__Directions for this task__: Lines where the string "hangars" appears are to be copied from the entries below.

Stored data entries

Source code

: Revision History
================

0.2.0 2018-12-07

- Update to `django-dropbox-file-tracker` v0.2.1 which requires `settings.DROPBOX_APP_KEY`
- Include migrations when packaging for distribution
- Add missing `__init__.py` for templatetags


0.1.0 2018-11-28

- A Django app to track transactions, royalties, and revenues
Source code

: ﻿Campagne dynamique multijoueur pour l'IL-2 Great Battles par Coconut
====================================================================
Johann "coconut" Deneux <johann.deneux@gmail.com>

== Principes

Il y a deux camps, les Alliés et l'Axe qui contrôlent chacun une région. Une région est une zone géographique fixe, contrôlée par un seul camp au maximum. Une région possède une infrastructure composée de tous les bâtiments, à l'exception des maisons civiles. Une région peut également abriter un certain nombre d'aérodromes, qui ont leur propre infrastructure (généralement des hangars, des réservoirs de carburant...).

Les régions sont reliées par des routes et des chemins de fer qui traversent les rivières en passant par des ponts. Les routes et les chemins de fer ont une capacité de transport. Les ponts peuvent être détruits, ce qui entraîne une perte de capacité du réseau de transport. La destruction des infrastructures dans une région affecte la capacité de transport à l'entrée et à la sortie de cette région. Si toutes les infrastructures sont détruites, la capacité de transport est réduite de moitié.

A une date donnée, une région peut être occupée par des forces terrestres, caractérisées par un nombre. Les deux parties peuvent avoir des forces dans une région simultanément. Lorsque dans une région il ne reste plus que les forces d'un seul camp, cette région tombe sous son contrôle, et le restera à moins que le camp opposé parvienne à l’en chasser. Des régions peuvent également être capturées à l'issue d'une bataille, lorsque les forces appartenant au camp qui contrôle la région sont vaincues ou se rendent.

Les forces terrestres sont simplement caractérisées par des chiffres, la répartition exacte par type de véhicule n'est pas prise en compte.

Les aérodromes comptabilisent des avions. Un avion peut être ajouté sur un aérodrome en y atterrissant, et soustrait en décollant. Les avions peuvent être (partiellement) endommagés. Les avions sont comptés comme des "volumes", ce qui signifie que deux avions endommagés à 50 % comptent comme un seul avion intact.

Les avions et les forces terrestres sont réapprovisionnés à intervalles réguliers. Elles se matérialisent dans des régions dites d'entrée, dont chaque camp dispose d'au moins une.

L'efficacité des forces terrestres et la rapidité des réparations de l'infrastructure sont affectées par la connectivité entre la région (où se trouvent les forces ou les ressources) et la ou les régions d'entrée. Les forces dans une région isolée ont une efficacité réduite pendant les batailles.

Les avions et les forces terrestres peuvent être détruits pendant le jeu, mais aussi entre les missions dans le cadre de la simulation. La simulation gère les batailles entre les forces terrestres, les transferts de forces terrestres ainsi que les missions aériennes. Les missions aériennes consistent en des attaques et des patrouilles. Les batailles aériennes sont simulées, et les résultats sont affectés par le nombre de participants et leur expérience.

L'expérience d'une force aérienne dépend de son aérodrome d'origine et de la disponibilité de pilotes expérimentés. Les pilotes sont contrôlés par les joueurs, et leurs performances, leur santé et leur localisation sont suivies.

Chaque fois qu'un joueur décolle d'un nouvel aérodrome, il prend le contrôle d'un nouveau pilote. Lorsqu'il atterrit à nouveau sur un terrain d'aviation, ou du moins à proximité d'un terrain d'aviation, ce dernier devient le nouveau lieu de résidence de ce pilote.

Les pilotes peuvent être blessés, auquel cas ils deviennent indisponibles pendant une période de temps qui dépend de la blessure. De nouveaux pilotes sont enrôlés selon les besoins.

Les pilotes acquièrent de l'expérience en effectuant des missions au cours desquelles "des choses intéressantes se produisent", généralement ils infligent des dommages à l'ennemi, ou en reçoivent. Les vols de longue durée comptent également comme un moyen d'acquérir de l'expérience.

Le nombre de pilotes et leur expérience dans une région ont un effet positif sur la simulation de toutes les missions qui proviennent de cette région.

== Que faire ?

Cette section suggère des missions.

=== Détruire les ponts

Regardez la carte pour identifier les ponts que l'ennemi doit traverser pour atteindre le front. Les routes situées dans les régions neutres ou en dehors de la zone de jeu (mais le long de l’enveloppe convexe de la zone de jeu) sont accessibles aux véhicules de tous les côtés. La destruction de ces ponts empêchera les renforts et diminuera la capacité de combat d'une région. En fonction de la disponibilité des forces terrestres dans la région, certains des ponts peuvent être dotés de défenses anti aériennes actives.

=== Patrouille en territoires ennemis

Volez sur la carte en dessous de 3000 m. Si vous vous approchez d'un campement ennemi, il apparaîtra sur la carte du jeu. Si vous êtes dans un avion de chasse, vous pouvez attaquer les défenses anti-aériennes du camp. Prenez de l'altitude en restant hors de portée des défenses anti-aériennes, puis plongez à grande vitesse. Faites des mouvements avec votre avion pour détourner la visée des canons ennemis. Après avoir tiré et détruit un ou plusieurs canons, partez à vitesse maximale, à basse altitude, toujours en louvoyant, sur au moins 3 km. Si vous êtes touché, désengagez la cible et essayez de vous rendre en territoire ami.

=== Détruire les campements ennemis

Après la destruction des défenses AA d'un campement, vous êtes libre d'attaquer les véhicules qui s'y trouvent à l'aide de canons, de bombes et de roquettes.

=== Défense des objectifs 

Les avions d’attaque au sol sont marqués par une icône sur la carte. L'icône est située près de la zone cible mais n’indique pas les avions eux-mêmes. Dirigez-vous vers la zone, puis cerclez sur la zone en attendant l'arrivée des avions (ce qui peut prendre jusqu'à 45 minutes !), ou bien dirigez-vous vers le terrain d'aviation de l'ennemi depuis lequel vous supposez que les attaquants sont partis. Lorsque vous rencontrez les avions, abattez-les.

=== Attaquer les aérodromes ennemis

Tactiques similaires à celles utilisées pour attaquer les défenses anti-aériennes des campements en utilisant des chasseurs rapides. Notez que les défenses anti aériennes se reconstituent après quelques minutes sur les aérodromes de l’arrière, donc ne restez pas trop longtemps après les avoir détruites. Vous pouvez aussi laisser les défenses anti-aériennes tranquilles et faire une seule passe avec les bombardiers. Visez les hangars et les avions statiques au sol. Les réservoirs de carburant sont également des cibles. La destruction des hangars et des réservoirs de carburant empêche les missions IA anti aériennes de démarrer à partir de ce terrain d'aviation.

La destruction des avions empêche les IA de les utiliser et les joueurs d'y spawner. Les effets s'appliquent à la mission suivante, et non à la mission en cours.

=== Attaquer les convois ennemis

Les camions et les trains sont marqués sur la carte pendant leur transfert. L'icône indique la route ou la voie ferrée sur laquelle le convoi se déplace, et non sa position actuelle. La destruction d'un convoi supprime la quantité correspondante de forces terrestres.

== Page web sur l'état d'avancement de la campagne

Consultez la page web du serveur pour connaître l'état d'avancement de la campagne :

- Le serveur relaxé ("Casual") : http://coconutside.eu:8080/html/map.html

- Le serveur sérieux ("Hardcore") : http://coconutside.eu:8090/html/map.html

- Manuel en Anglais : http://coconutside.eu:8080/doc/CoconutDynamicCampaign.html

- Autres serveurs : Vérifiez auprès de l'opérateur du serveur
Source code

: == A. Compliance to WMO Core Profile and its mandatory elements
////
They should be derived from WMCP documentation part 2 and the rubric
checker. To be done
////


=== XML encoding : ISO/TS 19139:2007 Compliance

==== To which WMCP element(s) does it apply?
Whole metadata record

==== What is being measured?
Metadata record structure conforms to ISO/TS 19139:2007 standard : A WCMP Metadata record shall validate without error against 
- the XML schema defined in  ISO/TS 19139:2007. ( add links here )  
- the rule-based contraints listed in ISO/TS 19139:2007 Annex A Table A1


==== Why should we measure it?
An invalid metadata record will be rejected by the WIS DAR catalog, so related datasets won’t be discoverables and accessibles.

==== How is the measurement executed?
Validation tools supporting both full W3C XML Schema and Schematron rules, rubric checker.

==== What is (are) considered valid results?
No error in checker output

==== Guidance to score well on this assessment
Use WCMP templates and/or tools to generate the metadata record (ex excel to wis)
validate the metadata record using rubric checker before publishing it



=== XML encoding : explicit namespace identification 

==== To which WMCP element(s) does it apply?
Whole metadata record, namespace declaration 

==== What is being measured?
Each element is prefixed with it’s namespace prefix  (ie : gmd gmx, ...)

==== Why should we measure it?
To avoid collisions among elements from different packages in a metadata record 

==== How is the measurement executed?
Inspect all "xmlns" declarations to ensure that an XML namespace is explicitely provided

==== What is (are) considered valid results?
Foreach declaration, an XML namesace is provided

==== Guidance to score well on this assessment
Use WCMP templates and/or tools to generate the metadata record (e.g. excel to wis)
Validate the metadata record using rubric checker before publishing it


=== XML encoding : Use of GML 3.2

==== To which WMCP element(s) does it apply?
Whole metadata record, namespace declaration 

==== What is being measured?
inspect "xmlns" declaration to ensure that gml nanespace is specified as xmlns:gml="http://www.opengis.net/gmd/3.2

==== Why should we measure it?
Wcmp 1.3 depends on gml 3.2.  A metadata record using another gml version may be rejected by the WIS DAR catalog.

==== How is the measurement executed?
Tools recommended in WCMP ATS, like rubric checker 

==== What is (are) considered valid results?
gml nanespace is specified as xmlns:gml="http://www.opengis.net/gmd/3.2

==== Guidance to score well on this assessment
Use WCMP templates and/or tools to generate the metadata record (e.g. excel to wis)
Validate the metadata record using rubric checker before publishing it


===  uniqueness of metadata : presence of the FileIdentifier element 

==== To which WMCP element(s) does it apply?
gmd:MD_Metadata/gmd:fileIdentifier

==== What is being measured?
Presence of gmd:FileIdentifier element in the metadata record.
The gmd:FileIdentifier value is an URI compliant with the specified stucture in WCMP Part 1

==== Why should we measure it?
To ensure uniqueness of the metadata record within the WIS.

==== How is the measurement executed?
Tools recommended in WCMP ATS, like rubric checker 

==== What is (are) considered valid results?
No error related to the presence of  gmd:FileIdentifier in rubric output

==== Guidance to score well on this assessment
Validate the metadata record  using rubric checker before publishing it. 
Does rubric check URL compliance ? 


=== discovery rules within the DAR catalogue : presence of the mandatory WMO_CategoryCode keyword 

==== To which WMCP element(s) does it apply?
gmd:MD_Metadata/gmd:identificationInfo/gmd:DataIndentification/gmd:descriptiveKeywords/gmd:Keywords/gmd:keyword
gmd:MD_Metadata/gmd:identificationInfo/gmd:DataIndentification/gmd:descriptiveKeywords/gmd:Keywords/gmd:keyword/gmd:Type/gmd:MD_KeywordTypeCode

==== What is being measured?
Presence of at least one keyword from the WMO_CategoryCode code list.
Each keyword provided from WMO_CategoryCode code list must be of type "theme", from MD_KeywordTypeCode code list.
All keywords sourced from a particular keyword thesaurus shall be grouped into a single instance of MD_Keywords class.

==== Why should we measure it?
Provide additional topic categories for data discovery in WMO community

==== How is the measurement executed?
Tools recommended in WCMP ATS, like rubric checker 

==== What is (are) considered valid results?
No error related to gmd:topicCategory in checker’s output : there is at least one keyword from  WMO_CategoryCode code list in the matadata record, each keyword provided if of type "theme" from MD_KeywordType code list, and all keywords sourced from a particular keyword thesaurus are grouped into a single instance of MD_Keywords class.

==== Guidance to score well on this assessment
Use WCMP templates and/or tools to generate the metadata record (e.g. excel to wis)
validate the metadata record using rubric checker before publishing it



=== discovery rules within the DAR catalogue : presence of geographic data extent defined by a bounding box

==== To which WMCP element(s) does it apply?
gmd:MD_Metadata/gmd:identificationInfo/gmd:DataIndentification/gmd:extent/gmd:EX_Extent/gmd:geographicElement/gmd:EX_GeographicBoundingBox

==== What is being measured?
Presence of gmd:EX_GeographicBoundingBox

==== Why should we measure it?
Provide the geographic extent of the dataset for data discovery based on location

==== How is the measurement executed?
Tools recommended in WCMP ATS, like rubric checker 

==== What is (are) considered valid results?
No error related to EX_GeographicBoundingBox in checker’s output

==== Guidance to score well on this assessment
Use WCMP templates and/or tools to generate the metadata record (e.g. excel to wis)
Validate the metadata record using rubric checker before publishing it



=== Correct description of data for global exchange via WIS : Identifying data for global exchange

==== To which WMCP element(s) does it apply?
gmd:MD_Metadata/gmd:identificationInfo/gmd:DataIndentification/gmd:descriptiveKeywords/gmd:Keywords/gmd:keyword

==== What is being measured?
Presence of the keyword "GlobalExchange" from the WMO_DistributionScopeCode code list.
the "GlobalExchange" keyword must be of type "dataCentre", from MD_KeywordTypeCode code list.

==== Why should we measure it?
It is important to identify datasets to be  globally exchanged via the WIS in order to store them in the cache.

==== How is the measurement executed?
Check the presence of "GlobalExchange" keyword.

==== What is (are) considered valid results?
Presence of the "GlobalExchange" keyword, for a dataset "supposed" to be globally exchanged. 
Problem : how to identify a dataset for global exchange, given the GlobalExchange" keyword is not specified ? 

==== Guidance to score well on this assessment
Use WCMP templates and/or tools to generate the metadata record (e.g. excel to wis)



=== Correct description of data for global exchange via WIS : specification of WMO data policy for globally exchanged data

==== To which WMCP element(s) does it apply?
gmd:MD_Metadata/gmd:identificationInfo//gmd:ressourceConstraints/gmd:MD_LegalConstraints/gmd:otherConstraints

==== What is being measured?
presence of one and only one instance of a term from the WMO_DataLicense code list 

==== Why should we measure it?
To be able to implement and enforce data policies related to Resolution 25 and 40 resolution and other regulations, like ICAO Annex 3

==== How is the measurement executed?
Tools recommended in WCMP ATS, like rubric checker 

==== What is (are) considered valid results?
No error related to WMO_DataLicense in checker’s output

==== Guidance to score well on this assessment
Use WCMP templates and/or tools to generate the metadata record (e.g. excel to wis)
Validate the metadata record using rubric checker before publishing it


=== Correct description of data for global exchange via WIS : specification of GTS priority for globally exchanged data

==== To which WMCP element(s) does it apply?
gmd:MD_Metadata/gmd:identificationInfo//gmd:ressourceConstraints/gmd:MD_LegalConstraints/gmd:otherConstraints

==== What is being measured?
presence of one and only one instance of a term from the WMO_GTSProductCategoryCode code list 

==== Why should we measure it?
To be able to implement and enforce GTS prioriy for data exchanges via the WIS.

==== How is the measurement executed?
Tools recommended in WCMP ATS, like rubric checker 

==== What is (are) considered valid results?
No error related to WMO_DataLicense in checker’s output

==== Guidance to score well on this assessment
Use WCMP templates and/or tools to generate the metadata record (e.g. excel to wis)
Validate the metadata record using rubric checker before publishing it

__Answer for the task__:
Il y a deux camps, les Alliés et l'Axe qui contrôlent chacun une région. Une région est une zone géographique fixe, contrôlée par un seul camp au maximum. Une région possède une infrastructure composée de tous les bâtiments, à l'exception des maisons civiles. Une région peut également abriter un certain nombre d'aérodromes, qui ont leur propre infrastructure (généralement des hangars, des réservoirs de carburant...).
Tactiques similaires à celles utilisées pour attaquer les défenses anti-aériennes des campements en utilisant des chasseurs rapides. Notez que les défenses anti aériennes se reconstituent après quelques minutes sur les aérodromes de l’arrière, donc ne restez pas trop longtemps après les avoir détruites. Vous pouvez aussi laisser les défenses anti-aériennes tranquilles et faire une seule passe avec les bombardiers. Visez les hangars et les avions statiques au sol. Les réservoirs de carburant sont également des cibles. La destruction des hangars et des réservoirs de carburant empêche les missions IA anti aériennes de démarrer à partir de ce terrain d'aviation.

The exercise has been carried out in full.